When you rent a property for the purpose of conducting business, you will sign a commercial lease with the landlord. Before you put your signature into writing, though, there are certain items in the contract that you should double-check.
Serious real estate disputes can arise if either the landlord or tenant neglects to know and uphold the terms of a lease. That is why you should look over the document carefully and ensure that the contract is not weighed heavily against your interests.
1. Repair obligations
In many cases, a landlord is responsible for structural repairs on the property. Be watchful for ambiguous wording in your lease that the other party might use to circumvent their obligations. You also have the right to negotiate if you feel tenant maintenance requirements are unreasonable.
2. Terms of transfer
Your lease should include details on what you can do if you decide to leave the space or close your business.

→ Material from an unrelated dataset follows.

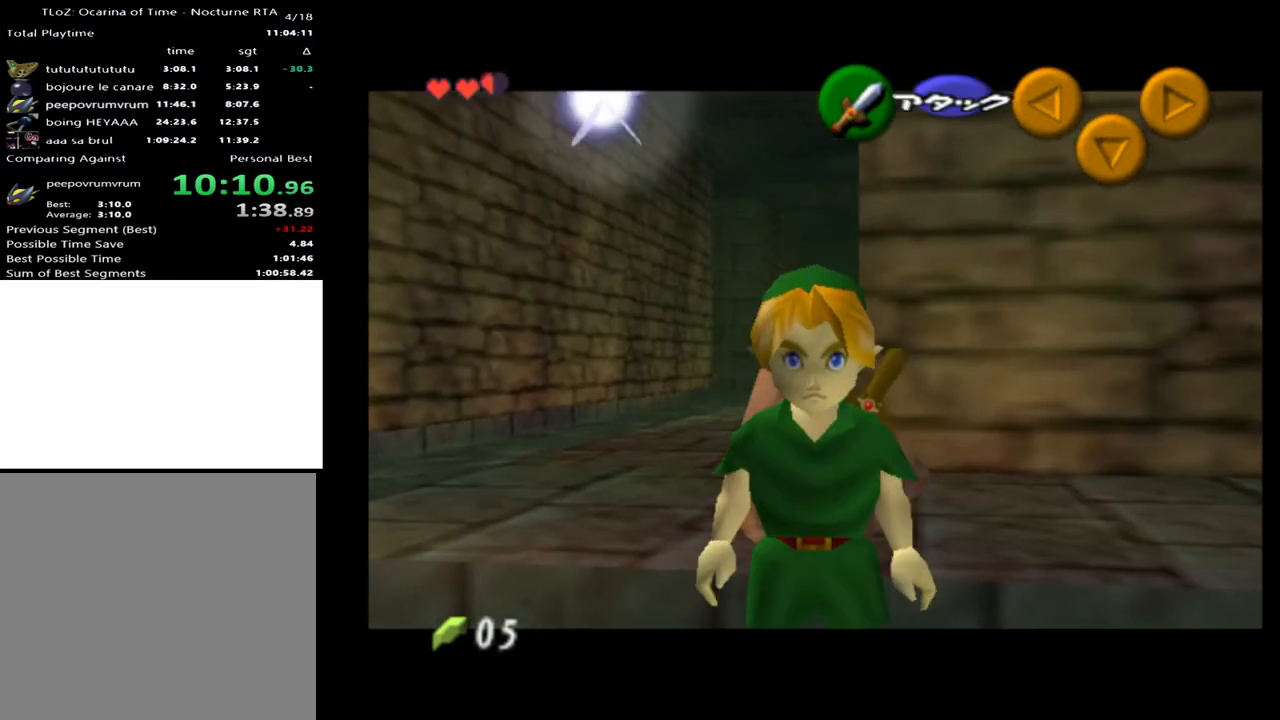
{"buttons": ["L2"], "left_stick": "down", "right_stick": "center", "events": [[300, "left_stick", "down"]]}
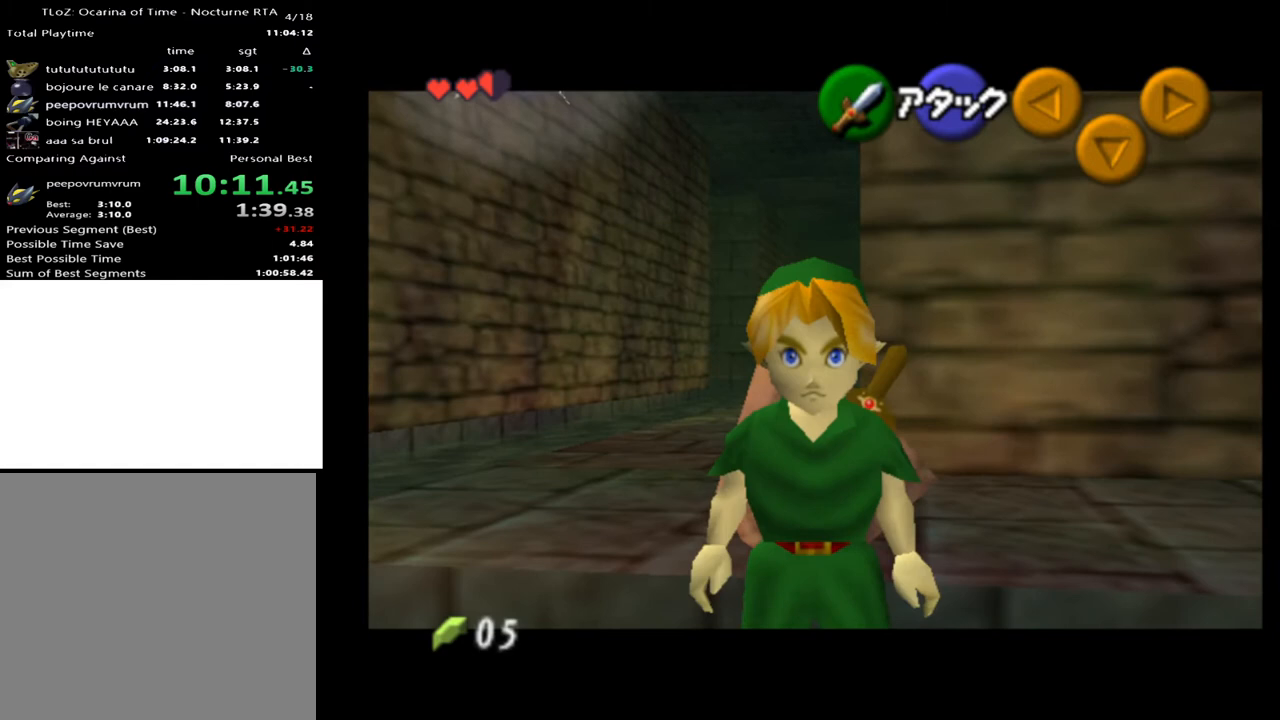
{"buttons": ["L2"], "left_stick": "down-left", "right_stick": "center", "events": [[500, "left_stick", "down-left"]]}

Typically, a commercial tenant can either assign the lease to a new business outright or sublet to a new tenant while still being responsible for making payments to the landlord. It is very important to know if you will continue to be on the hook for rent even after vacating the property.
3. Exclusivity clause
When reviewing the terms of your lease, make a special note of whether or not the document includes an exclusivity clause. This section of a commercial lease states that the landlord can not rent to a competitor within the same industry as you.
Before signing a commercial lease, you should always make sure that the document respects your basic rights and obligations as a tenant according to the Nevada Revised Statutes. You can also discuss additional terms with your landlord until you reach a mutually beneficial agreement.